Construct viable arguments and critique the reasoning of others. Mathematically proficient students understand and use stated assumptions, definitions, and previously established results in constructing arguments. They make conjectures and build a logical progression of statements to explore the truth of their conjectures. They are able to analyze situations by breaking them into cases, and can recognize and use counterexamples. They justify their conclusions, communicate them to others, and respond to the arguments of others. They reason inductively about data, making plausible arguments that take into account the context from which the data arose. Mathematically proficient students are also able to compare the effectiveness of two plausible arguments, distinguish correct logic or reasoning from that which is flawed, and-if there is a flaw in an argument-explain what it is. Elementary students can construct arguments using concrete referents such as objects, drawings, diagrams, and actions. Such arguments can make sense and be correct, even though they are not generalized or made formal until later grades. Later, students learn to determine domains to which an argument applies. Students at all grades can listen or read the arguments of others, decide whether they make sense, and ask useful questions to clarify or improve the arguments.

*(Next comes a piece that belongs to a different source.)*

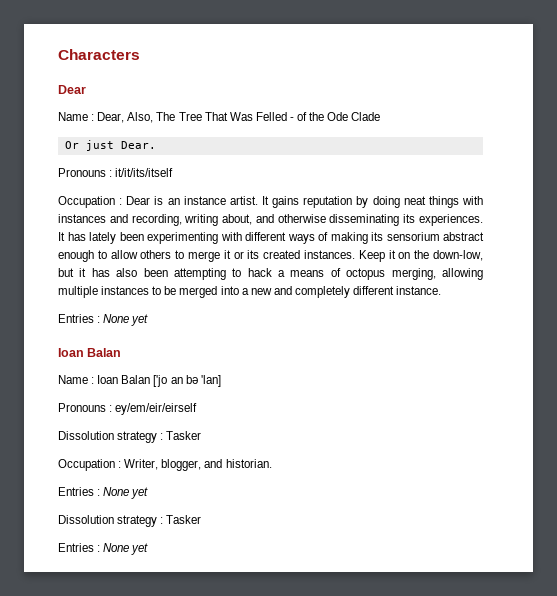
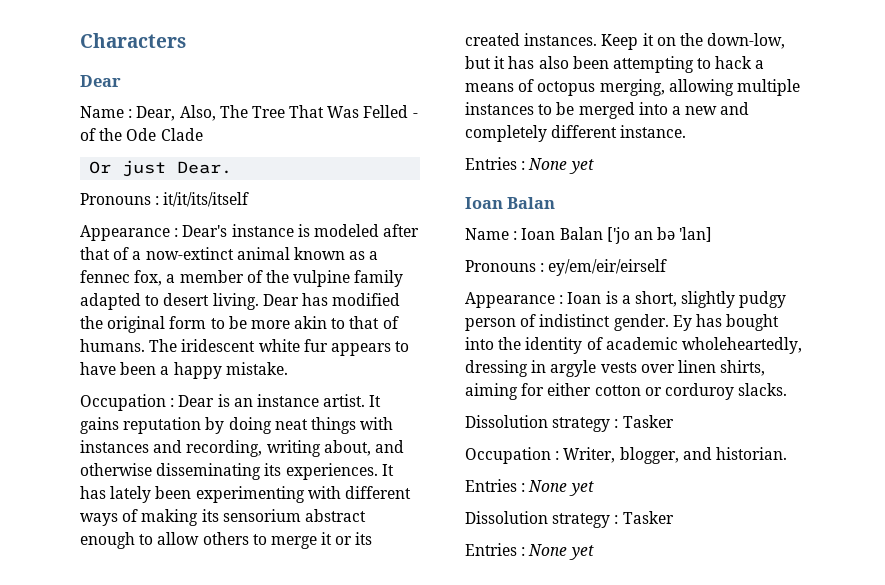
(174, 172) none -> [80,224,420,241] [80,247,379,260] [80,270,404,287] [80,293,401,310] [80,316,399,333] [80,339,410,356] [80,362,288,379] // Appearance : Dear's instance is modeled after that of a now-extinct animal known as a fennec fox, a member of the vulpine family adapted to desert living. Dear has modified the original form to be more akin to that of humans. The iridescent white fur appears to have been a happy mistake.
(198, 409) none -> [465,291,787,308] [465,314,780,331] [465,337,802,354] [465,360,766,377] [465,383,788,400] // Appearance : Ioan is a short, slightly pudgy person of indistinct gender. Ey has bought into the identity of academic wholeheartedly, dressing in argyle vests over linen shirts, aiming for either cotton or corduroy slacks.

Reason abstractly and quantitatively. Mathematically proficient students make sense of quantities and their relationships in problem situations. They bring two complementary abilities to bear on problems involving quantitative relationships: the ability to decontextualize-to abstract a given situation and represent it symbolically and manipulate the representing symbols as if they have a life of their own, without necessarily attending to their referents-and the ability to contextualize, to pause as needed during the manipulation process in order to probe into the referents for the symbols involved. Quantitative reasoning entails habits of creating a coherent representation of the problem at hand; considering the units involved; attending to the meaning of quantities, not just how to compute them; and knowing and flexibly using different properties of operations and objects.